EXERCISE OBJECTIVE — Beginning with the first line, retype exactly the records below up to and including the line with "Krátke vzduchovky"; pictures do not belong in the copy.

--- DATA Enclosed Below ---

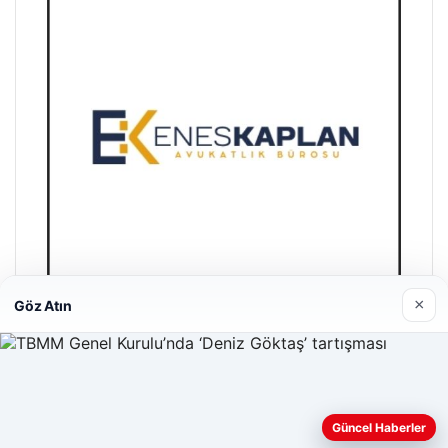
×
Göz Atın
Enes Kaplan Avukatlık Bürosu
28/04/2026
Web sitemizi nasıl kullandığınızı daha iyi anlayabilmek,
deneyiminizi kişiselleştirmek ve geliştirmek amacıyla çerezler
Güncel Haberler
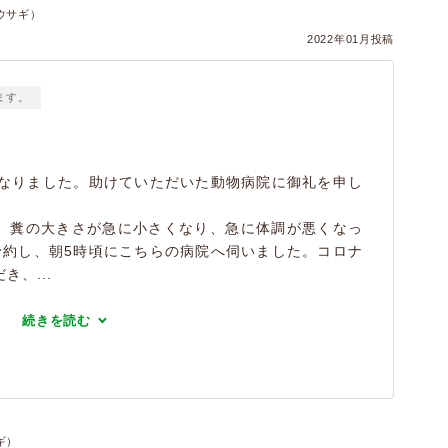
ウサギ）
2022年01月投稿
ます。
くなりました。助けていただいた動物病院に御礼を申し
、糞の大きさが急に小さくなり、急に体調が悪くなっ
予約し、朝5時頃にこちらの病院へ伺いました。コロナ
、...
続きを読む
ギ）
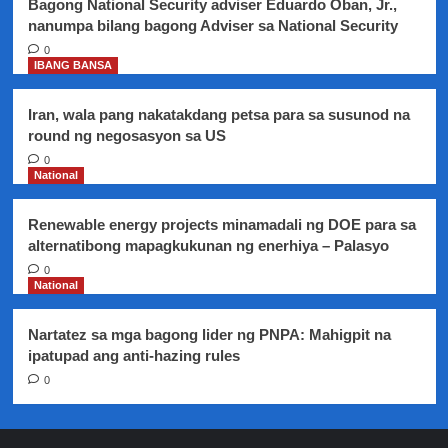
Bagong National Security adviser Eduardo Oban, Jr.,
nanumpa bilang bagong Adviser sa National Security
0
IBANG BANSA
Iran, wala pang nakatakdang petsa para sa susunod na
round ng negosasyon sa US
0
National
Renewable energy projects minamadali ng DOE para sa
alternatibong mapagkukunan ng enerhiya – Palasyo
0
National
Nartatez sa mga bagong lider ng PNPA: Mahigpit na
ipatupad ang anti-hazing rules
0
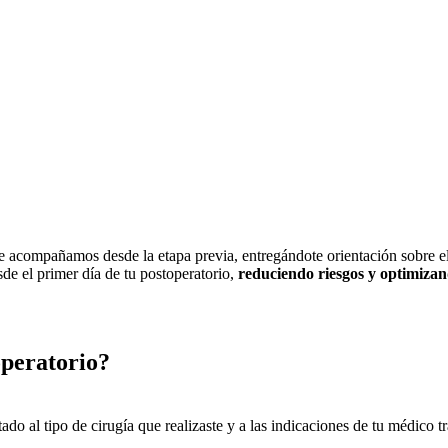
te acompañamos desde la etapa previa, entregándote orientación sobre el u
de el primer día de tu postoperatorio,
reduciendo riesgos y optimizan
operatorio?
tado al tipo de cirugía que realizaste y a las indicaciones de tu médico 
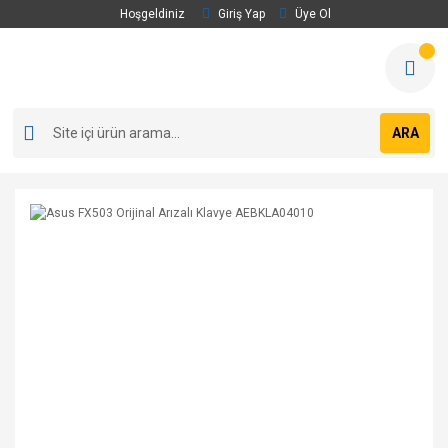
Hoşgeldiniz
Giriş Yap
Üye Ol
ARA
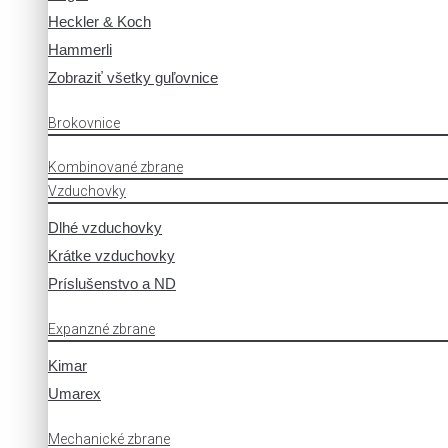
Heckler & Koch
Hammerli
Zobraziť všetky guľovnice
Brokovnice
Kombinované zbrane
Vzduchovky
Dlhé vzduchovky
Krátke vzduchovky
Príslušenstvo a ND
Expanzné zbrane
Kimar
Umarex
Mechanické zbrane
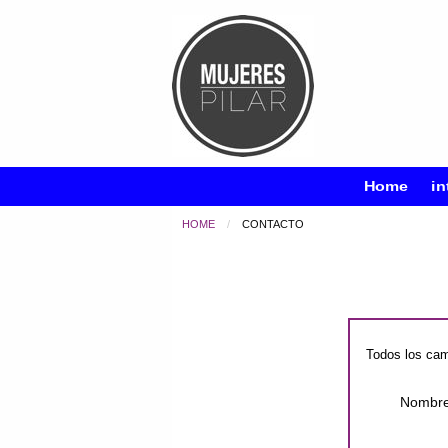
Home
in
HOME
CURRENT:
CONTACTO
Todos los cam
Nombre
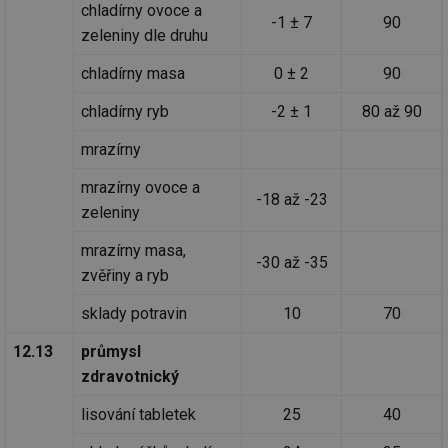
ab
chladírny ovoce a
Ho
-1 ± 7
90
zd
zeleniny dle druhu
ná
za
vz
chladírny masa
0 ± 2
90
de
de
chladírny ryb
-2 ± 1
80 až 90
re
we
mrazírny
_hjIncludedInSessionSample
1 minuta
Te
Hotjar Ltd
59 sekund
co
stavba.tzb-
na
info.cz
mrazírny ovoce a
-18 až -23
ab
zeleniny
Ho
zd
ná
mrazírny masa,
za
-30 až -35
vz
zvěřiny a ryb
de
de
re
sklady potravin
10
70
we
12.13
průmysl
id
www.tzb-
10 let
Te
info.cz
co
zdravotnický
po
vy
se
lisování tabletek
25
40
id
m.tzb-info.cz
10 let
Te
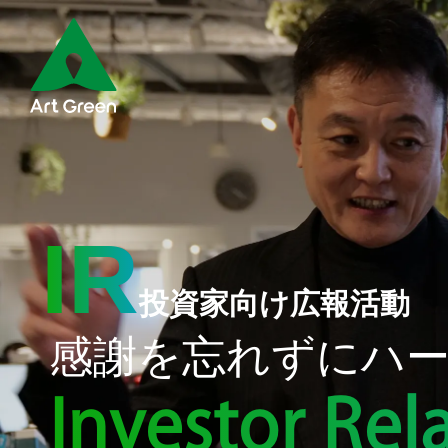
IR
投資家向け広報活動
感謝を忘れずに
ハ
Investor Rel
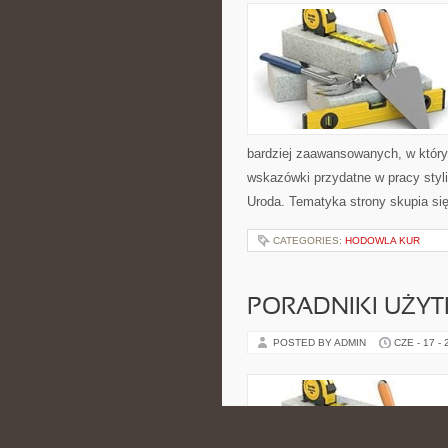
bardziej zaawansowanych, w który
wskazówki przydatne w pracy styli
Uroda. Tematyka strony skupia si
CATEGORIES:
HODOWLA KUR
PORADNIKI UŻY
POSTED BY ADMIN
CZE - 17 -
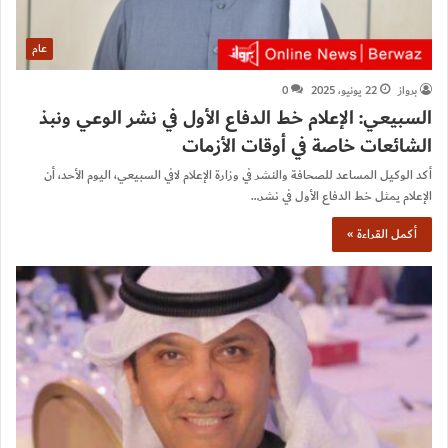
عام
برواز
22 يونيو، 2025
0
السبيعي: الإعلام خط الدفاع الأول في نشر الوعي ونبذ
الشائعات خاصة في أوقات الأزمات
أكد الوكيل المساعد للصحافة والنشر في وزارة الإعلام لافي السبيعي، اليوم الأحد، أن
الإعلام يمثل خط الدفاع الأول في نشر…
أكمل القراءة »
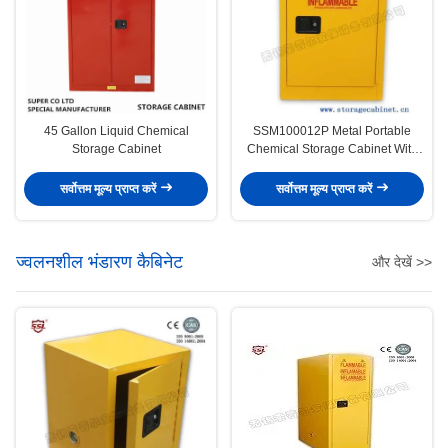
45 Gallon Liquid Chemical
SSM100012P Metal Portable
Storage Cabinet
Chemical Storage Cabinet With
Single Door Flammable Safety
Cabinet
सर्वोत्तम मूल्य प्राप्त करें
सर्वोत्तम मूल्य प्राप्त करें
ज्वलनशील भंडारण कैबिनेट
और देखें >>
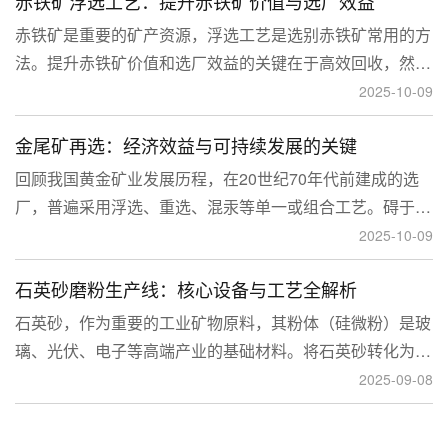
赤铁矿浮选工艺：提升赤铁矿价值与选厂效益
临更高技术挑战。
赤铁矿是重要的矿产资源，浮选工艺是选别赤铁矿常用的方
法。提升赤铁矿价值和选厂效益的关键在于高效回收，然
而，赤铁矿往往存在嵌布粒度细、易泥化、存在高硅铝杂质
2025-10-09
等特征。利用传统的浮选工艺进行处理会面临回收率低、精
金尾矿再选：经济效益与可持续发展的关键
矿品位不稳定、药剂成本高等问题。
回顾我国黄金矿业发展历程，在20世纪70年代前建成的选
厂，普遍采用浮选、重选、混汞等单一或组合工艺。碍于当
时选矿工艺水平的限制，回收率普遍较低，大量细粒金、包
2025-10-09
裹金或与特定矿物共生的金流失到尾矿中，造成了巨大的经
石英砂磨粉生产线：核心设备与工艺全解析
济损失。
石英砂，作为重要的工业矿物原料，其粉体（硅微粉）是玻
璃、光伏、电子等高端产业的基础材料。将石英砂转化为高
附加值的粉体，离不开一套专业的石英砂磨粉成套设备。本
2025-09-08
文将从设备、工艺到应用，为您全面解析这条生产线。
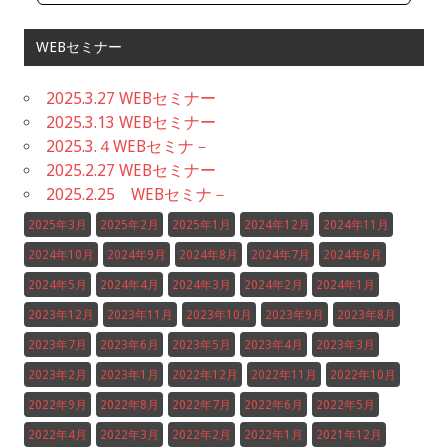
WEBセミナー
2025.3.27 WEBセミナー
2025.3.13 WEBセミナー
2025.3.４WEBセミナ－
2025.2.27 WEBセミナー
2025.2.25 WEBセミナ－
2025年3月
2025年2月
2025年1月
2024年12月
2024年11月
2024年10月
2024年9月
2024年8月
2024年7月
2024年6月
2024年5月
2024年4月
2024年3月
2024年2月
2024年1月
2023年12月
2023年11月
2023年10月
2023年9月
2023年8月
2023年7月
2023年6月
2023年5月
2023年4月
2023年3月
2023年2月
2023年1月
2022年12月
2022年11月
2022年10月
2022年9月
2022年8月
2022年7月
2022年6月
2022年5月
2022年4月
2022年3月
2022年2月
2022年1月
2021年12月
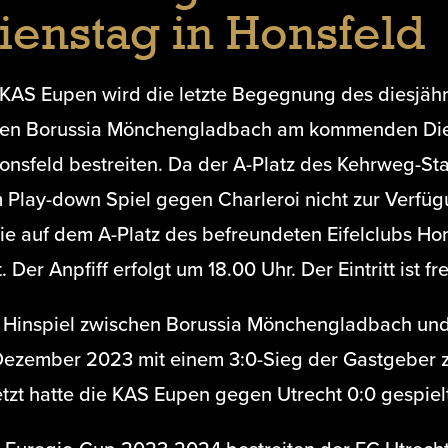
ienstag in Honsfeld
 KAS Eupen wird die letzte Begegnung des diesjäh
en Borussia Mönchengladbach am kommenden Dien
onsfeld bestreiten. Da der A-Platz des Kehrweg-Sta
Play-down Spiel gegen Charleroi nicht zur Verfügu
tie auf dem A-Platz des befreundeten Eifelclubs Ho
t. Der Anpfiff erfolgt um 18.00 Uhr. Der Eintritt ist fre
 Hinspiel zwischen Borussia Mönchengladbach un
Dezember 2023 mit einem 3:0-Sieg der Gastgeber
tzt hatte die KAS Eupen gegen Utrecht 0:0 gespiel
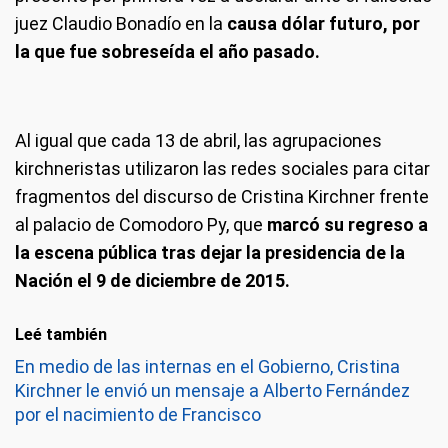
juez Claudio Bonadío en la
causa dólar futuro, por
la que fue sobreseída el año pasado.
Al igual que cada 13 de abril, las agrupaciones
kirchneristas utilizaron las redes sociales para citar
fragmentos del discurso de Cristina Kirchner frente
al palacio de Comodoro Py, que
marcó su regreso a
la escena pública tras dejar la presidencia de la
Nación el 9 de diciembre de 2015.
Leé también
En medio de las internas en el Gobierno, Cristina
Kirchner le envió un mensaje a Alberto Fernández
por el nacimiento de Francisco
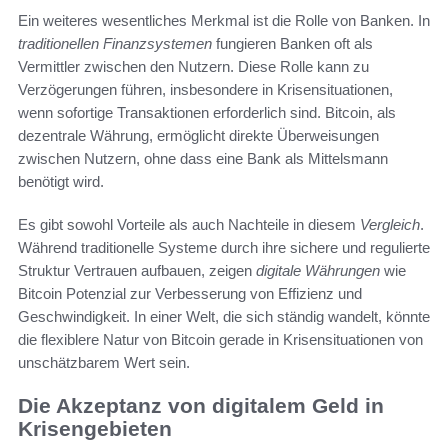
Ein weiteres wesentliches Merkmal ist die Rolle von Banken. In
traditionellen Finanzsystemen
fungieren Banken oft als
Vermittler zwischen den Nutzern. Diese Rolle kann zu
Verzögerungen führen, insbesondere in Krisensituationen,
wenn sofortige Transaktionen erforderlich sind. Bitcoin, als
dezentrale Währung, ermöglicht direkte Überweisungen
zwischen Nutzern, ohne dass eine Bank als Mittelsmann
benötigt wird.
Es gibt sowohl Vorteile als auch Nachteile in diesem
Vergleich
.
Während traditionelle Systeme durch ihre sichere und regulierte
Struktur Vertrauen aufbauen, zeigen
digitale Währungen
wie
Bitcoin Potenzial zur Verbesserung von Effizienz und
Geschwindigkeit. In einer Welt, die sich ständig wandelt, könnte
die flexiblere Natur von Bitcoin gerade in Krisensituationen von
unschätzbarem Wert sein.
Die Akzeptanz von digitalem Geld in
Krisengebieten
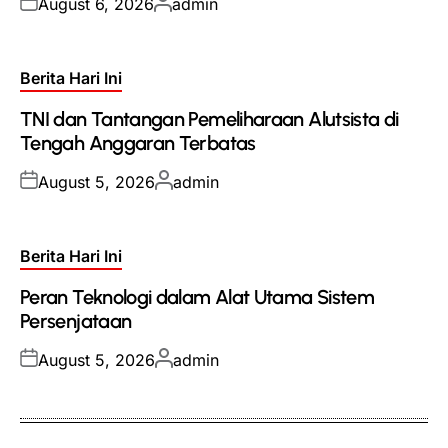
Posted
Posted
August 6, 2026
admin
on
by
Posted
Berita Hari Ini
in
TNI dan Tantangan Pemeliharaan Alutsista di
Tengah Anggaran Terbatas
Posted
Posted
August 5, 2026
admin
on
by
Posted
Berita Hari Ini
in
Peran Teknologi dalam Alat Utama Sistem
Persenjataan
Posted
Posted
August 5, 2026
admin
on
by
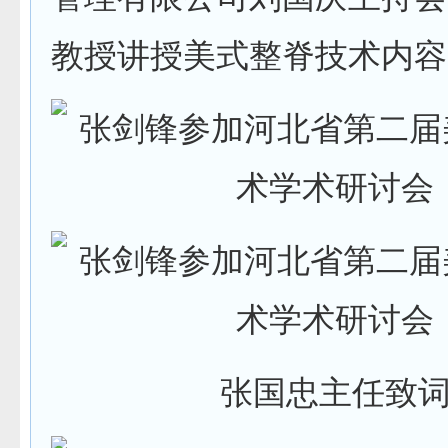
教授讲授美式整脊技术内容
张国忠主任致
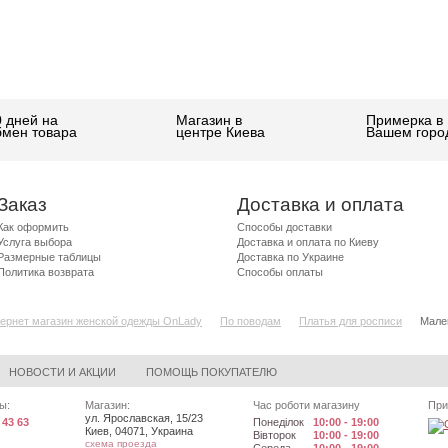
0 дней на
Магазин в
Примерка в
бмен товара
центре Киева
Вашем горо
Заказ
Доставка и оплата
Как оформить
Способы доставки
Услуга выбора
Доставка и оплата по Киеву
Размерные таблицы
Доставка по Украине
Политика возврата
Способы оплаты
ернет магазин женской одежды OnLady
По поводам
Платья для росписи
Мале
НОВОСТИ И АКЦИИ
ПОМОЩЬ ПОКУПАТЕЛЮ
ы:
Магазин:
Час роботи магазину
При
ул. Ярославская, 15/23
 43 63
Понеділок
10:00 - 19:00
Киев
,
04071
,
Украина
Вівторок
10:00 - 19:00
схема проезда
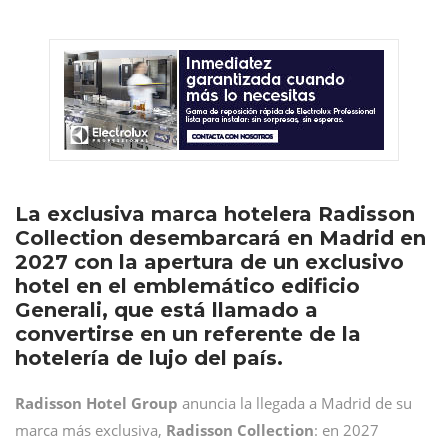
La exclusiva marca hotelera Radisson
Collection desembarcará en Madrid en
2027 con la apertura de un exclusivo
hotel en el emblemático edificio
Generali, que está llamado a
convertirse en un referente de la
hotelería de lujo del país.
Radisson Hotel Group
anuncia la llegada a Madrid de su
marca más exclusiva,
Radisson Collection
: en 2027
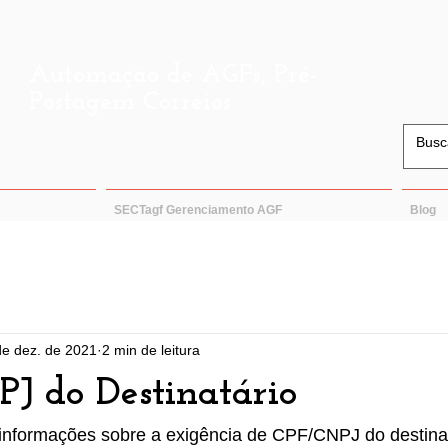
Automação de AGFs, Pré-
Postagem Correios
SECTagf Gerenciamento AGF
Blog
de dez. de 2021
2 min de leitura
J do Destinatário
nformações sobre a exigência de CPF/CNPJ do destinatár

--- End of Enclosed DATA ---

RESULT OF THE TASK —
×
Göz Atın
Enes Kaplan Avukatlık Bürosu
28/04/2026
Web sitemizi nasıl kullandığınızı daha iyi anlayabilmek,
deneyiminizi kişiselleştirmek ve geliştirmek amacıyla çerezler
Güncel Haberler
ウサギ）
2022年01月投稿
ます。
くなりました。助けていただいた動物病院に御礼を申し
、糞の大きさが急に小さくなり、急に体調が悪くなっ
予約し、朝5時頃にこちらの病院へ伺いました。コロナ
、...
続きを読む
ギ）
Bagong National Security adviser Eduardo Oban, Jr.,
nanumpa bilang bagong Adviser sa National Security
0
IBANG BANSA
Iran, wala pang nakatakdang petsa para sa susunod na
round ng negosasyon sa US
0
National
Renewable energy projects minamadali ng DOE para sa
alternatibong mapagkukunan ng enerhiya – Palasyo
0
National
Nartatez sa mga bagong lider ng PNPA: Mahigpit na
ipatupad ang anti-hazing rules
0
te acompañamos desde la etapa previa, entregándote orientación sobre el u
de el primer día de tu postoperatorio,
reduciendo riesgos y optimizan
operatorio?
tado al tipo de cirugía que realizaste y a las indicaciones de tu médico 
Hoşgeldiniz
Giriş Yap
Üye Ol
ARA
Heckler & Koch
Hammerli
Zobraziť všetky guľovnice
Brokovnice
Kombinované zbrane
Vzduchovky
Dlhé vzduchovky
Krátke vzduchovky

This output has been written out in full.